I am sure the answer is here somewhere in this long thread, and I apologize if it is, but how do I set these to go only to me?

 

[Metro2]

As a server Admin, I would like to receive these notifications, but obviously not have them go to my clients.

Big +1

 

[cPanelMichael]

Hi @dynaweb,

The WHM >> Manage AutoSSL notification settings control whether a specific AutoSSL notification type is active on the system. For the enabled AutoSSL notification types, you can use WHM >> Contact Manager to control if the enabled notification types are sent to the administrator, and you can use cPanel >> Contact Information for each account to control whether the enabled notification types are sent to the individual cPanel users. Alternatively, you can use the command quoted in the following post to disable these notifications for all cPanel users on the system in lieu of manually accessing cPanel >> Contact Information for each account:

Post 2496419

Thank you.

 

[cPanelNick]

As a server Admin, I would like to receive these notifications, but obviously not have them go to my clients.

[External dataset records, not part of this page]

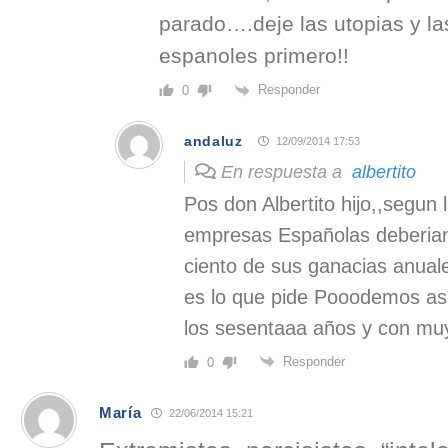
parado….deje las utopias y l
espanoles primero!!
Responder
0
andaluz
12/09/2014 17:53
En respuesta a
albertito
Pos don Albertito hijo,,segun 
empresas Españolas deberian 
ciento de sus ganacias anuale
es lo que pide Pooodemos asi
los sesentaaa años y con mu
Responder
0
María
22/06/2014 15:21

Attached is the UI for configuring the notifications in v74+. This should allow the configuration you are looking for.

v74+ supports Ancestor DCV (cPanel/Comodo provider only) and DNS DCV (cPanel/Comodo provider only) which reduces the number of cases where the site cannot pass DCV. This will also help reduce the number of notifications.

 

[DomineauX]

Attached is the UI for configuring the notifications in v74+. This should allow the configuration you are looking for.

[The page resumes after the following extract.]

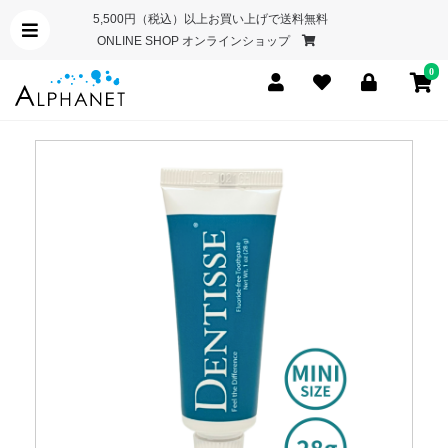
5,500円（税込）以上お買い上げで送料無料
ONLINE SHOP オンラインショップ
0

This is much improved, and frankly the kind of options that should be included by default on new features that incorporate notifications that could be sent to users. Preferably with the default set to not send anything to users.

I love cPanel, product and company, but want the choice of what communication cPanel has with clients to be in my (company) hands.

 

[willke]

Attached is the UI for configuring the notifications in v74+. This should allow the configuration you are looking for.

v74+ supports Ancestor DCV (cPanel/Comodo provider only) and DNS DCV (cPanel/Comodo provider only) which reduces the number of cases where the site cannot pass DCV. This will also help reduce the number of notifications.

I am on v70.0.48 but I do not see these options - should I?

Will.

 

[cPanelLauren]

I am on v70.0.48 but I do not see these options - should I?

As indicated in the response those notifications will be introduced in v74 of cPanel. You won't have them just yet.


Thanks!

 

[anton_latvia]

We installed new server, moved few customers from other server and with notifications disabled in WHM - they still got these automatic emails about expired SSL certificates, so we had to run that very-old script..

 

[cPRex]

@anton_latvia - are you referring to this script?

whmapi1 set_autossl_metadata_key key=notify_autossl_expiry value=0 ; whmapi1 set_autossl_metadata_key key=notify_autossl_expiry_coverage value=0 ; whmapi1 set_autossl_metadata_key key=notify_autossl_renewal value=0 ; whmapi1 set_autossl_metadata_key key=notify_autossl_renewal_coverage value=0 ; whmapi1 set_autossl_metadata_key key=notify_autossl_renewal_coverage_reduced value=0 ; whmapi1 set_autossl_metadata_key key=notify_autossl_renewal_uncovered_domains value=0

or was it something else you needed to do? I haven't had any other reports of that issue recently so you're always welcome to open a ticket with our team to have us take a look.